Tempo é ternura
Fabrício Carpinejar
Viver
tem sido adiantar o serviço do dia seguinte. No domingo, já estamos na
segunda, na terça já estamos na quarta e sempre um dia a mais do dia que
deveríamos viver. Pelo excesso de antecedência, vamos morrer um mês
antes.
Está
na hora de encarar a folha branca da agenda e não escrever. O costume é
marcar o compromisso e depois adiar, que não deixa de ser uma maneira
de ainda cumpri-lo.
Tempo é ternura.
Perder
tempo é a maior demonstração de afeto. A maior gentileza. Sair daquele
aproveitamento máximo de tarefas. Ler um livro para o filho pequeno
dormir. Arrumar as gavetas da escrivaninha de sua mulher quando poderia
estar fazendo suas coisas. Consertar os aparelhos da cozinha, trocar as
pilhas do controle remoto. Preparar um assado de 40 minutos. Usar pratos
desnecessários, não economizar esforço, não simplificar, não poupar
trabalho, desperdiçar simpatia.
Levar
uma manhã para alinhar os quadros, uma tarde para passar um paninho nas
capas dos livros e lembrar as obras que você ainda não leu.
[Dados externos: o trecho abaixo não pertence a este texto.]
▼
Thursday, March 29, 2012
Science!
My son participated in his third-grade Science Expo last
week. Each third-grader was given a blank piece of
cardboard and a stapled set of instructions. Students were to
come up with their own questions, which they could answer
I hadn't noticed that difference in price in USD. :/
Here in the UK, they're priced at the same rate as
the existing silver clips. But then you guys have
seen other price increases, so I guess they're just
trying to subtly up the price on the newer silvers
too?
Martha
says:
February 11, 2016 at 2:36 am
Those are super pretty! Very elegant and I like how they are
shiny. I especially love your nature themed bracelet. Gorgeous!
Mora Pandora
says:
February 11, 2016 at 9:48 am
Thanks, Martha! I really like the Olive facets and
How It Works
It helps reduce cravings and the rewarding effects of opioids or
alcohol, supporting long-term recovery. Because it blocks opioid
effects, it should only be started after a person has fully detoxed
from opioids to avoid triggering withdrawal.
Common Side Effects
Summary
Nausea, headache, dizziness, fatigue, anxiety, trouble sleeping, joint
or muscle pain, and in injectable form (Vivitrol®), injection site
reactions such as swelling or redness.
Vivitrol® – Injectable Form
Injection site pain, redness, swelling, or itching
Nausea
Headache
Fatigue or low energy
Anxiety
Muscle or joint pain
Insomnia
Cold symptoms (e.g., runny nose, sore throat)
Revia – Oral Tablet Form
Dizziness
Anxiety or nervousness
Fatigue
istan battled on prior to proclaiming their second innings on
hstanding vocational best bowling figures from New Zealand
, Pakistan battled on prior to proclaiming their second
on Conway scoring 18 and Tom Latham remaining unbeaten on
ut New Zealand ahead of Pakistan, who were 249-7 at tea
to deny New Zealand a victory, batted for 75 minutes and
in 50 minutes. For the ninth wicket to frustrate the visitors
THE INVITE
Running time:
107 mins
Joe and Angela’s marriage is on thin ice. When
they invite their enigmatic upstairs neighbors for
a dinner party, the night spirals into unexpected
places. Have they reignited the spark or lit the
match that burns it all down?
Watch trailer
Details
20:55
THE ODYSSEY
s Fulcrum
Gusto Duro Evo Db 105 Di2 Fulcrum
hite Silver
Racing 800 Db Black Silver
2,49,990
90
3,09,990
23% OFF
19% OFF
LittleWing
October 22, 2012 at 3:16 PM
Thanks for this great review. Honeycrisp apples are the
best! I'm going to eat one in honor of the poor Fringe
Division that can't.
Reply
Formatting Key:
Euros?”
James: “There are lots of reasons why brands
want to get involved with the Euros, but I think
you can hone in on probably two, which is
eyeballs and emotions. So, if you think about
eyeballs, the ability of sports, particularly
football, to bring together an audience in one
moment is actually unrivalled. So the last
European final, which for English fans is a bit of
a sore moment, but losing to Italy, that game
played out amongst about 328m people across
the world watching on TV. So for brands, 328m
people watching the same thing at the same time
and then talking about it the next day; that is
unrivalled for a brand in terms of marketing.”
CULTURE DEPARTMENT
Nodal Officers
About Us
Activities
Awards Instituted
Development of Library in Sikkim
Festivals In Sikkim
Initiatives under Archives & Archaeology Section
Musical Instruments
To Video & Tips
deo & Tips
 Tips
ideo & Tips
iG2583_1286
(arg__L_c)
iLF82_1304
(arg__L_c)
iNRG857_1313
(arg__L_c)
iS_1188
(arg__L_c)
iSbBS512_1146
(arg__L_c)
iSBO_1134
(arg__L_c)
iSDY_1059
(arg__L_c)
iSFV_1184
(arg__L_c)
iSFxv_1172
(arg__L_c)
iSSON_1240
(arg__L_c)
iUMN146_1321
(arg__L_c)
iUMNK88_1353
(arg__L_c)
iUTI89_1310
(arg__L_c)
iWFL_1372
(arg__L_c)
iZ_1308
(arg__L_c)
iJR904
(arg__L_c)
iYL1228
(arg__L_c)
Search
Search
Experimentar roupas antigas e não colocar nenhuma fora. Produzir sentido
da absoluta falta de lógica.
Tempo é ternura.
O
tempo sempre foi algoz dos relacionamentos. Convencionou-se explicar
que a paixão é biológica, dura apenas dois anos e o resto da convivência
é comodismo.
Não é verdade, amor não é intensidade que se extravia na duração.
Somente
descobriremos a intensidade se permitirmos durar. Se existe
disponibilidade para errar e repetir. Quem repete o erro logo se
apaixonará pelo defeito mais do que pelo acerto e buscará acertar o erro
mais do que confirmar o acerto. Pois errar duas vezes é talento,
acertar uma vez é sorte.
Acima
da obsessão de controlar a rotina e os próximos passos, improvisar para
permanecer ao lado da esposa. Interromper o que precisamos para
despertar novas necessidades.
Intensidade
é paciência, é capricho, é não abandonar algo porque não funcionou. É
começar a cuidar justamente porque não funcionou.
Casais
há mais de três décadas juntos perderam tempo. Criaram mais chances do
que os demais. Superaram preconceitos. Perdoaram medos. Dobraram o
orgulho ao longo das brigas. Dormiram antes de tomar uma decisão.
Cederam
o que tinham de mais precioso: a chance de outras vidas. Dar uma vida a
alguém será sempre maior do que qualquer vida imaginada.